(What to produce) Would you repeat exactly the part of the listing below that runs from the line containing "8: (242, 217, 5.76)" down to the line containing "22: (280, 197, 6.31)", inclusive, and nothing else?

(Extracted entries)
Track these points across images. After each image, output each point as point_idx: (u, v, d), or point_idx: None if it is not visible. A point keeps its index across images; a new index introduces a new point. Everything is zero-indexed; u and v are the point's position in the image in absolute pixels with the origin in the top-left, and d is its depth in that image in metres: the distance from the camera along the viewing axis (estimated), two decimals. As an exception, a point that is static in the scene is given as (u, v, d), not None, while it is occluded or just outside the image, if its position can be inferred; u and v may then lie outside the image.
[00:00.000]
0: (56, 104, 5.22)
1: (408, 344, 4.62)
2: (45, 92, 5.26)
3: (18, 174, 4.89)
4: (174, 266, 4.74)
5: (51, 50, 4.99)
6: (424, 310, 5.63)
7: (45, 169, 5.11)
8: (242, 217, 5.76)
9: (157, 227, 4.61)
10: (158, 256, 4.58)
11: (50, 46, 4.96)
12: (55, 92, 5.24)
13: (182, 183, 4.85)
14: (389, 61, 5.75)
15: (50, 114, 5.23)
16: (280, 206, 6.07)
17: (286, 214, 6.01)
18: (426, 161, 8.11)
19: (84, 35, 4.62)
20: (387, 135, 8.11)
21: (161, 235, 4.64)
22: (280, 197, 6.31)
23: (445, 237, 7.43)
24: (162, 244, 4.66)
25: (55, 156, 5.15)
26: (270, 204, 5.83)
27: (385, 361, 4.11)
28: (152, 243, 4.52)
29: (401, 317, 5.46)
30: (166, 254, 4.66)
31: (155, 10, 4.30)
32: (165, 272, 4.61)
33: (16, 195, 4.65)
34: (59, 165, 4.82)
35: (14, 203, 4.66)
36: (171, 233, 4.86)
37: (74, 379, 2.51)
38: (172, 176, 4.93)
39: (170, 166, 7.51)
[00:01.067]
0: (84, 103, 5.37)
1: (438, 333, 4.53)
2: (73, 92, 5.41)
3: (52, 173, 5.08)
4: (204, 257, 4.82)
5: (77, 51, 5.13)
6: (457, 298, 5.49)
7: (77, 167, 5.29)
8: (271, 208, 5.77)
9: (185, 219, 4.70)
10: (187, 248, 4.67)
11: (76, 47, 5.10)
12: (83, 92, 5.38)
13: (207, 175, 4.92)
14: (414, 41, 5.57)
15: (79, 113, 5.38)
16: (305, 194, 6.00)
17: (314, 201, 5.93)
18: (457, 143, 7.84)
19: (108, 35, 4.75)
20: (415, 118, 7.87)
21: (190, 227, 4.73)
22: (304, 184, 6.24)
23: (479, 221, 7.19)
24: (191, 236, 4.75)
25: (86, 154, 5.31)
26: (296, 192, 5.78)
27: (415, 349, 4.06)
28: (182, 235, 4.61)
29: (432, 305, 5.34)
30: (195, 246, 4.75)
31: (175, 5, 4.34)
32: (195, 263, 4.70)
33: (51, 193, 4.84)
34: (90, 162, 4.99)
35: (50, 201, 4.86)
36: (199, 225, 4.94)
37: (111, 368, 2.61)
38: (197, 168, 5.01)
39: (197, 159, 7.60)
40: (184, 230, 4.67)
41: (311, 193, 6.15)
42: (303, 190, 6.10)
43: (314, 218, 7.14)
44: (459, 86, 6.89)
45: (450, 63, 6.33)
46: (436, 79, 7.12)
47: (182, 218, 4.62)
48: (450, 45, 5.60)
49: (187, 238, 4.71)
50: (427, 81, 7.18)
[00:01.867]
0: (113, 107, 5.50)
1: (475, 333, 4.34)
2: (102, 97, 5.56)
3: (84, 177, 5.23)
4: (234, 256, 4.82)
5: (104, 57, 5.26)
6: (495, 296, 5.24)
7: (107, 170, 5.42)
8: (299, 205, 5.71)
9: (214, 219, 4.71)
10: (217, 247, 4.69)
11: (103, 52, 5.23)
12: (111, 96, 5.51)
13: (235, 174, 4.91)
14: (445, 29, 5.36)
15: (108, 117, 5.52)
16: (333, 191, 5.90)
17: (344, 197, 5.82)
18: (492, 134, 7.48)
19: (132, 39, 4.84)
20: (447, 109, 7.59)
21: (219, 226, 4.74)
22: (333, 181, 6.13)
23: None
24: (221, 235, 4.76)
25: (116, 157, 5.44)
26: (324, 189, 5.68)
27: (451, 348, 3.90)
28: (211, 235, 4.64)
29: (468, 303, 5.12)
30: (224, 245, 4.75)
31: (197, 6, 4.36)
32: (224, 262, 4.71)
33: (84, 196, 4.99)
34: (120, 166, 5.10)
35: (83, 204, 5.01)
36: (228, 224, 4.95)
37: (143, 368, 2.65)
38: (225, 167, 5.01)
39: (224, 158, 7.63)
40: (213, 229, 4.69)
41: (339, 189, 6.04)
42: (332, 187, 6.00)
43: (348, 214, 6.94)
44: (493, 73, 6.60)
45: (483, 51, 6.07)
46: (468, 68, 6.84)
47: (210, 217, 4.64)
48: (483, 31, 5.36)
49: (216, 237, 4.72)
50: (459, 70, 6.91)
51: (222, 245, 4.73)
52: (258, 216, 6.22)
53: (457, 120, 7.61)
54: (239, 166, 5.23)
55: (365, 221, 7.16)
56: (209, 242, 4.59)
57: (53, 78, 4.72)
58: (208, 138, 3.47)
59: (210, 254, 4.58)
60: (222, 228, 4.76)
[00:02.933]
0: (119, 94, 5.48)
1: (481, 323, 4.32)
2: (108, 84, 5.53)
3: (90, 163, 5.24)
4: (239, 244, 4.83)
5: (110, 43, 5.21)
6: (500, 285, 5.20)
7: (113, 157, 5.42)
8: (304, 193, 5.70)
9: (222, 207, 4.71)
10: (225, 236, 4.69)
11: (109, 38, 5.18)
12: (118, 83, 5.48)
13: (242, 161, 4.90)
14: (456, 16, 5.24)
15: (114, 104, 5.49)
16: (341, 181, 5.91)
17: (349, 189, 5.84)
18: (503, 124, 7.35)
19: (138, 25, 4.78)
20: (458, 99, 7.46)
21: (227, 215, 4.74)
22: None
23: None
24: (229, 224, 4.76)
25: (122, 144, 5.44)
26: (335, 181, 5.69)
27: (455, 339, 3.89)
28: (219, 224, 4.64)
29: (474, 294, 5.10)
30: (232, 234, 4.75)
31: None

...

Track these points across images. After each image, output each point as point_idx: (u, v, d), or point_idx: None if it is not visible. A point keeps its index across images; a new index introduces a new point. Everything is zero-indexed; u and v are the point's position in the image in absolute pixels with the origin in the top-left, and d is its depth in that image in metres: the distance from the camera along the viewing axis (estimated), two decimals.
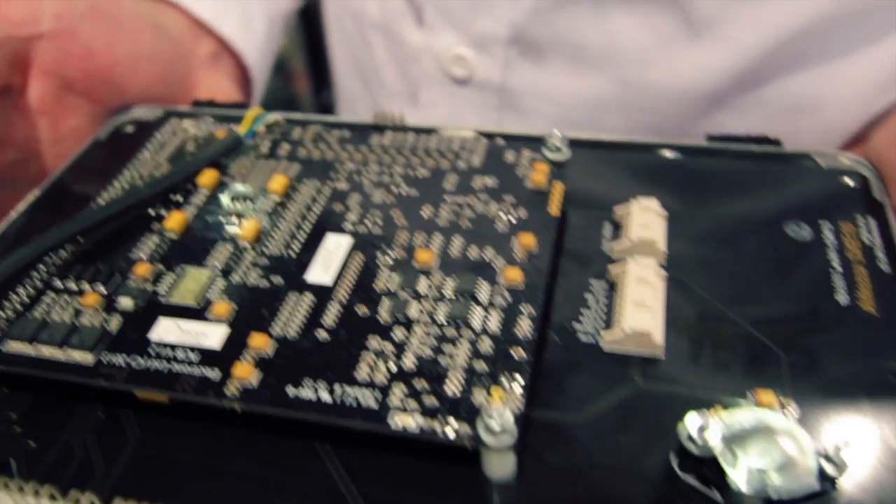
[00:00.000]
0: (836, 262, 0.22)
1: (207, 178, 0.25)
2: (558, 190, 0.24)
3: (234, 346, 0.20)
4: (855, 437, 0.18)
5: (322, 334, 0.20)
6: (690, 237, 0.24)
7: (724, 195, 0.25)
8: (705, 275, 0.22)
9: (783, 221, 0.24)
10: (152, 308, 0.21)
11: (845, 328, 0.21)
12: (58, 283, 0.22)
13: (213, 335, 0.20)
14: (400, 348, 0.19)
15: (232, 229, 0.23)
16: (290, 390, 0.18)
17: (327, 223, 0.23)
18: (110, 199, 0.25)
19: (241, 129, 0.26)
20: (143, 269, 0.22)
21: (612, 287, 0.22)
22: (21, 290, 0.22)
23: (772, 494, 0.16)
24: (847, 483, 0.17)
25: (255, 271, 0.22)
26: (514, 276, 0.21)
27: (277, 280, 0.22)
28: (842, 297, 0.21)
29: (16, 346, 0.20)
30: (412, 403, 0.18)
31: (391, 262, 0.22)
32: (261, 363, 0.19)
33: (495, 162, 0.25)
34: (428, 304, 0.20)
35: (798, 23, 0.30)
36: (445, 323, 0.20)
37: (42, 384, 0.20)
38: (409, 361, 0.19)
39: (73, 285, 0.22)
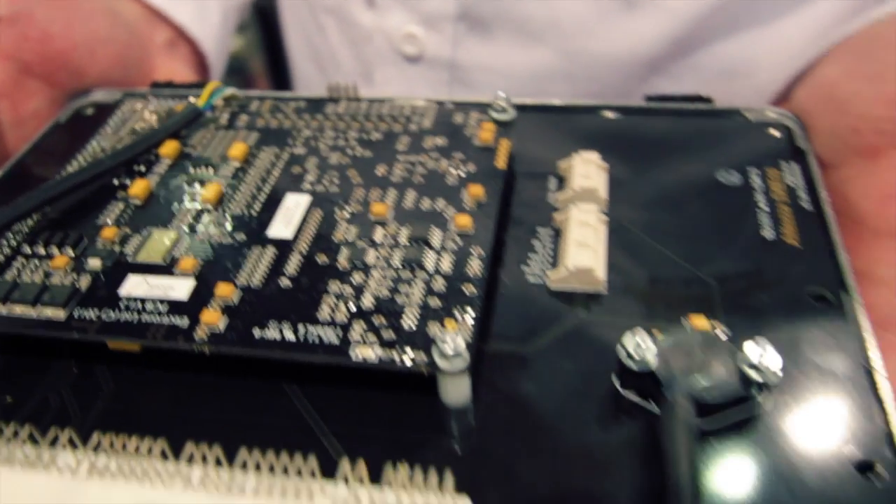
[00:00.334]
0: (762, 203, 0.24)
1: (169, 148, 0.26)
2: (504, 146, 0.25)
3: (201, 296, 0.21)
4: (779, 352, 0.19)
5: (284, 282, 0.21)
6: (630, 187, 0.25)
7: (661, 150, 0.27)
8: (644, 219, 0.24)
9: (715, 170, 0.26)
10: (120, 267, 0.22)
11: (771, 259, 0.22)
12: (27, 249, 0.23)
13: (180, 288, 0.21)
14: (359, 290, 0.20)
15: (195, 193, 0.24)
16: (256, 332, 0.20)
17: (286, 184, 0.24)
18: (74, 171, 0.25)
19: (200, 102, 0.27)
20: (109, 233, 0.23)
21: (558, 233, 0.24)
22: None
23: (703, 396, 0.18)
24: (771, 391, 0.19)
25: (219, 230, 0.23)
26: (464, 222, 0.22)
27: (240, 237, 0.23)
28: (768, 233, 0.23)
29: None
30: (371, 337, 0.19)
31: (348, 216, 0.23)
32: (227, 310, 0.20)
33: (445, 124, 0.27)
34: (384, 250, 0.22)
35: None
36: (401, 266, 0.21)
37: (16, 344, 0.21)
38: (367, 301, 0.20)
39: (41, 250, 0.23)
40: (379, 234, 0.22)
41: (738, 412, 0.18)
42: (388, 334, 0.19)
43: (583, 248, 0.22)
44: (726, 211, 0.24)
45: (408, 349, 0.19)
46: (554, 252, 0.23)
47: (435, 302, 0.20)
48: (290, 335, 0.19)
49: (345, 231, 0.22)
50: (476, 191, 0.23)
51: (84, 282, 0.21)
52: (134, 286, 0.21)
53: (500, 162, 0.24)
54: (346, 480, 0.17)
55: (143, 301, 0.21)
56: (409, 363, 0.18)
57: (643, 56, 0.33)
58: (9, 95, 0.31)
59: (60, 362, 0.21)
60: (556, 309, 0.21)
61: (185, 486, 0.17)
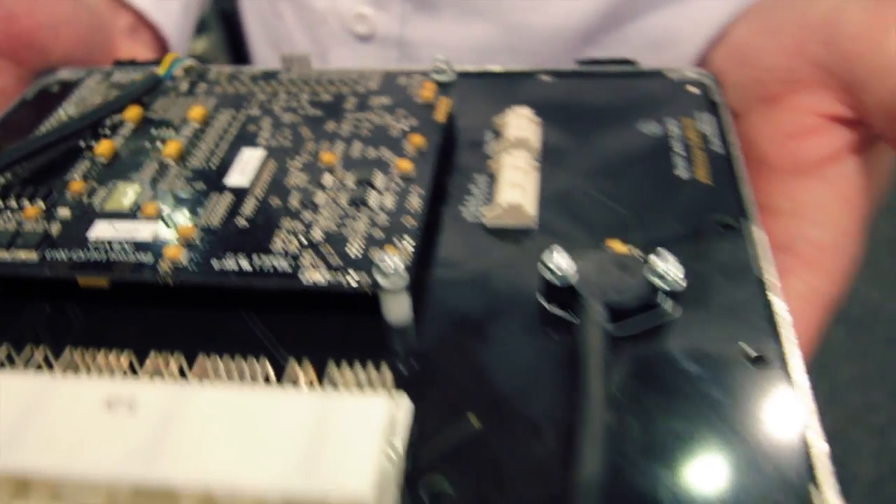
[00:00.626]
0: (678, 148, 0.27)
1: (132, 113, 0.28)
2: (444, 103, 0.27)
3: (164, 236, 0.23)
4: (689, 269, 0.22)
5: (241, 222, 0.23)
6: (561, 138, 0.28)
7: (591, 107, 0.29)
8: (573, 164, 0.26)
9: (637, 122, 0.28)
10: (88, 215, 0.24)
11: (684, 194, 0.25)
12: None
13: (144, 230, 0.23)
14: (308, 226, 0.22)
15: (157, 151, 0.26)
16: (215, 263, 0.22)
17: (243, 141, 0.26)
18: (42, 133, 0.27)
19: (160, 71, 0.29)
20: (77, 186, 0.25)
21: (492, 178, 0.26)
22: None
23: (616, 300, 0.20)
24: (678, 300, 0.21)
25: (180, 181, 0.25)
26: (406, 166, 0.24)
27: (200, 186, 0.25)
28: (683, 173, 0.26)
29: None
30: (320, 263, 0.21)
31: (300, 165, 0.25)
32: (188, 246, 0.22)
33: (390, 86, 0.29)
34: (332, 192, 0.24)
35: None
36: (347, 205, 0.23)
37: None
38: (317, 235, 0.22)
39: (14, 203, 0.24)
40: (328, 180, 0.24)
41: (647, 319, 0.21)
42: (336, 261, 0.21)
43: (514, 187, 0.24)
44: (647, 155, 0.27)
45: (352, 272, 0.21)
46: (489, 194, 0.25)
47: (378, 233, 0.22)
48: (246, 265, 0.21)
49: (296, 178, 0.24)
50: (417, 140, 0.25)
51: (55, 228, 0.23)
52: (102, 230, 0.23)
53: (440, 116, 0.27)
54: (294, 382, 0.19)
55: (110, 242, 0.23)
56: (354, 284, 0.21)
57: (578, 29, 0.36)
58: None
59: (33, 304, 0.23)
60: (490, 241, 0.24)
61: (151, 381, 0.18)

(Task response)
8: (242, 217, 5.76)
9: (157, 227, 4.61)
10: (158, 256, 4.58)
11: (50, 46, 4.96)
12: (55, 92, 5.24)
13: (182, 183, 4.85)
14: (389, 61, 5.75)
15: (50, 114, 5.23)
16: (280, 206, 6.07)
17: (286, 214, 6.01)
18: (426, 161, 8.11)
19: (84, 35, 4.62)
20: (387, 135, 8.11)
21: (161, 235, 4.64)
22: (280, 197, 6.31)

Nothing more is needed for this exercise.